## Your goal
Please give these rows again with every "Transcribe the text in this image" changed to "Write out the word in this picture" and all else unchanged, leaving the pictures out.

## Material to process
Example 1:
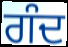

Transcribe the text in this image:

ਗੰਦ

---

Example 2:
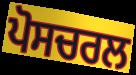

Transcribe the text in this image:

ਪੋਸਚਰਲ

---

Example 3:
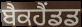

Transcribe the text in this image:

ਬੈਕਹੈਂਡਡ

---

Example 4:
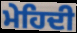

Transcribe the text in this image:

ਮੇਹਿਦੀ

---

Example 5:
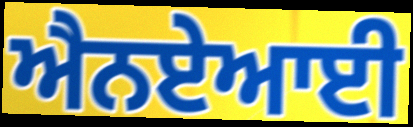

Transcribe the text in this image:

ਐਨਏਆਈ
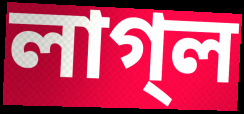
লাগ্‌ল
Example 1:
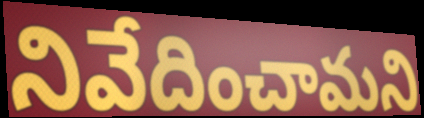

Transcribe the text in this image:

నివేదించామని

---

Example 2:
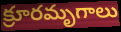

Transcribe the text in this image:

క్రూరమృగాలు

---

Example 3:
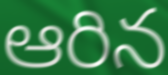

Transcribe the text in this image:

ఆరిన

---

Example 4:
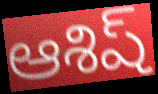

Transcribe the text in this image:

ఆశిష్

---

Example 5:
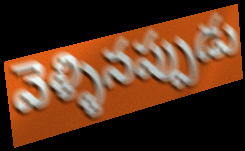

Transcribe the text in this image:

వెళ్ళినప్పుడు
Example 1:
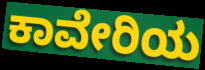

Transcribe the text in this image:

ಕಾವೇರಿಯ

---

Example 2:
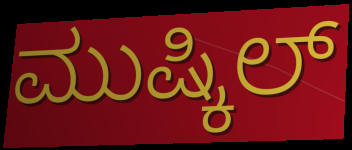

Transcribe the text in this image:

ಮುಷ್ಕಿಲ್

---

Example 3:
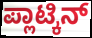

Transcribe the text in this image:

ಪ್ಲಾಟ್ಕಿನ್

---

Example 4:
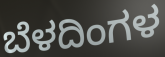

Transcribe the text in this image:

ಬೆಳದಿಂಗಳ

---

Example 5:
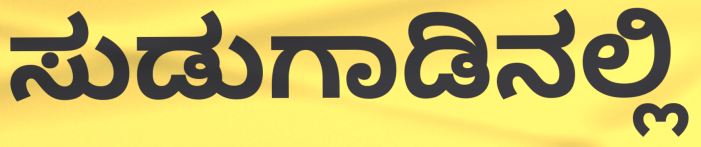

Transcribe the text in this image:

ಸುಡುಗಾಡಿನಲ್ಲಿ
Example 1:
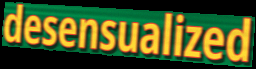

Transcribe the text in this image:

desensualized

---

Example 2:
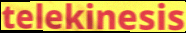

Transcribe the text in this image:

telekinesis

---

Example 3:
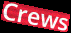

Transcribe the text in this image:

Crews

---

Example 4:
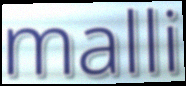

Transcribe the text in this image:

malli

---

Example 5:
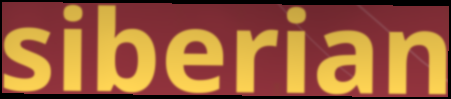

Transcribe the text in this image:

siberian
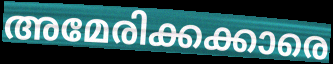
അമേരിക്കക്കാരെ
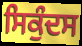
ਸਿਕੁੰਦਸ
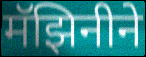
मॅझिनीने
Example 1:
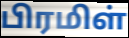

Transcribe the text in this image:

பிரமிள்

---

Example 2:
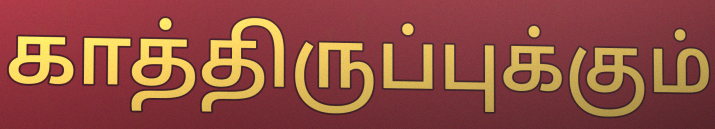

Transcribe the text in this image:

காத்திருப்புக்கும்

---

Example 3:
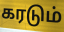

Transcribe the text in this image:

கரடும்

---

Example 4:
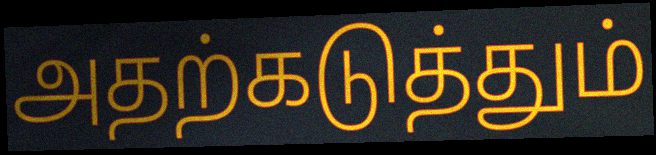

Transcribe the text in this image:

அதற்கடுத்தும்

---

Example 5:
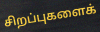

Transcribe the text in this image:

சிறப்புகளைக்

## Solution for this task
Example 1:

Write out the word in this picture:

ਗੰਦ

---

Example 2:

Write out the word in this picture:

ਪੋਸਚਰਲ

---

Example 3:

Write out the word in this picture:

ਬੈਕਹੈਂਡਡ

---

Example 4:

Write out the word in this picture:

ਮੇਹਿਦੀ

---

Example 5:

Write out the word in this picture:

ਐਨਏਆਈ
লাগ্‌ল
Example 1:

Write out the word in this picture:

నివేదించామని

---

Example 2:

Write out the word in this picture:

క్రూరమృగాలు

---

Example 3:

Write out the word in this picture:

ఆరిన

---

Example 4:

Write out the word in this picture:

ఆశిష్

---

Example 5:

Write out the word in this picture:

వెళ్ళినప్పుడు
Example 1:

Write out the word in this picture:

ಕಾವೇರಿಯ

---

Example 2:

Write out the word in this picture:

ಮುಷ್ಕಿಲ್

---

Example 3:

Write out the word in this picture:

ಪ್ಲಾಟ್ಕಿನ್

---

Example 4:

Write out the word in this picture:

ಬೆಳದಿಂಗಳ

---

Example 5:

Write out the word in this picture:

ಸುಡುಗಾಡಿನಲ್ಲಿ
Example 1:

Write out the word in this picture:

desensualized

---

Example 2:

Write out the word in this picture:

telekinesis

---

Example 3:

Write out the word in this picture:

Crews

---

Example 4:

Write out the word in this picture:

malli

---

Example 5:

Write out the word in this picture:

siberian
അമേരിക്കക്കാരെ
ਸਿਕੁੰਦਸ
मॅझिनीने
Example 1:

Write out the word in this picture:

பிரமிள்

---

Example 2:

Write out the word in this picture:

காத்திருப்புக்கும்

---

Example 3:

Write out the word in this picture:

கரடும்

---

Example 4:

Write out the word in this picture:

அதற்கடுத்தும்

---

Example 5:

Write out the word in this picture:

சிறப்புகளைக்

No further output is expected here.